Une plate-forme des solutions océaniques
Le second dossier concerne la notion de « pertes et préjudices », à savoir les dégâts irréversibles – pertes de vies humaines ou économiques – causés par les dérèglements du climat. Alors que ces effets sont en hausse, les pays les plus affectés souhaitent que l’organe de l’ONU qui régit la question – ce que l’on appelle le mécanisme de Varsovie – ait accès à un soutien financier. « Les pays développés ne veulent pas entendre parler de la création d’un nouveau fonds, alors que pour les plus vulnérables, cela ne peut pas passer par les fonds déjà existants sur l’adaptation », explique Alden Meyer, directeur de la stratégie de l’ONG américaine Union of Concerned Scientists.

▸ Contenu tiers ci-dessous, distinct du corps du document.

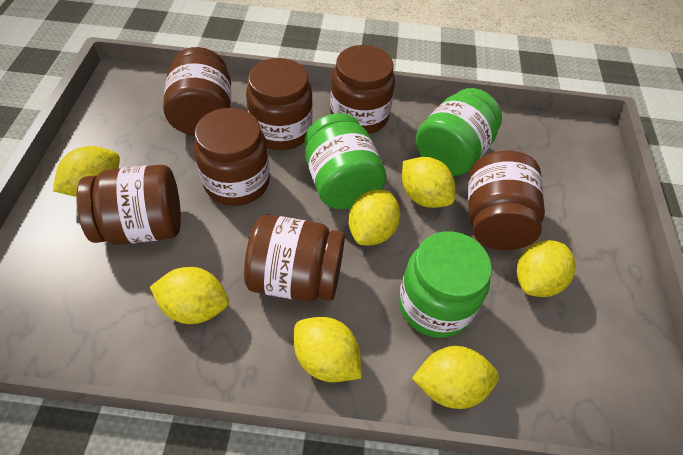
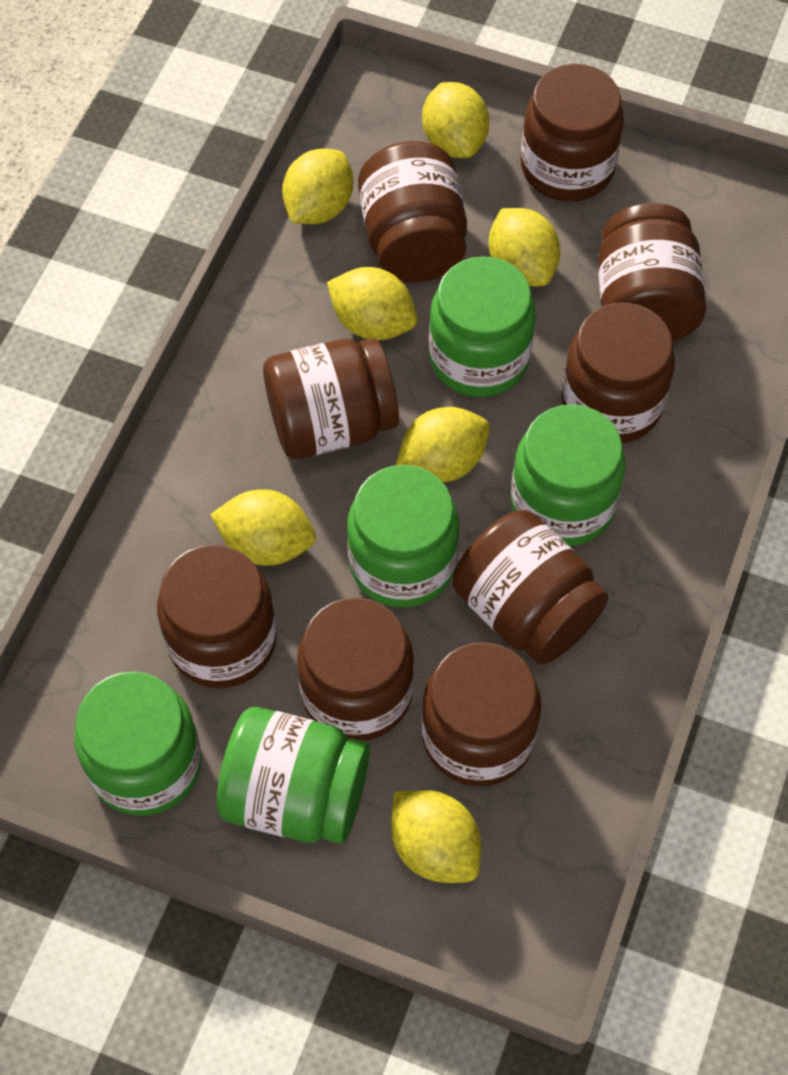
brown jar: [76,165,181,245] [163,47,231,136] [194,108,270,206] [244,215,345,302] [246,58,313,150] [330,45,395,134] [468,151,545,250] = 7 -> [157,545,277,688] [263,338,399,459] [297,597,414,741] [358,141,467,283] [421,642,541,786] [453,510,608,665] [521,64,624,201] [562,303,675,443] [598,203,706,342] = 9
green jar: [304,113,386,209] [399,231,492,338] [416,88,502,176] = 3 -> [74,671,202,816] [216,707,370,844] [347,465,459,608] [429,256,536,397] [511,404,625,546] = 5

Comme chaque année, une attention particulière sera accordée à la question des financements climat, le nerf de la guerre des discussions onusiennes. Les pays du Nord se sont engagés à mobiliser 100 milliards de dollars par an (90 milliards d’euros) d’ici à 2020 en faveur des pays du Sud pour les aider à faire face aux effets du changement climatique. Selon le dernier rapport de l’OCDE, ces financements sont en hausse, avec 71 milliards en 2017. « Une part trop faible va à l’adaptation au changement climatique, la majorité étant consacrée à la réduction des émissions », regrette Tosi Mpanu Mpanu, négociateur de la République démocratique du Congo.
Enfin, le Chili, doté de près de 6 500 kilomètres de côtes, veut faire de la COP25 une « COP bleue ». La présidence a ainsi décidé de lancer une plate-forme des solutions océaniques lors de la conférence, afin « d’encourager l’action en faveur de l’océan » – qui absorbe 25 % des émissions de CO2 – dans le cadre des nouveaux plans climatiques. Ces discussions pourraient mener à une déclaration politique sur la question à la fin de la COP.
Autant de dossiers sur la table de la présidence chilienne, mais aussi du gouvernement britannique qui sera présent en force à Madrid afin de préparer, déjà, la COP26.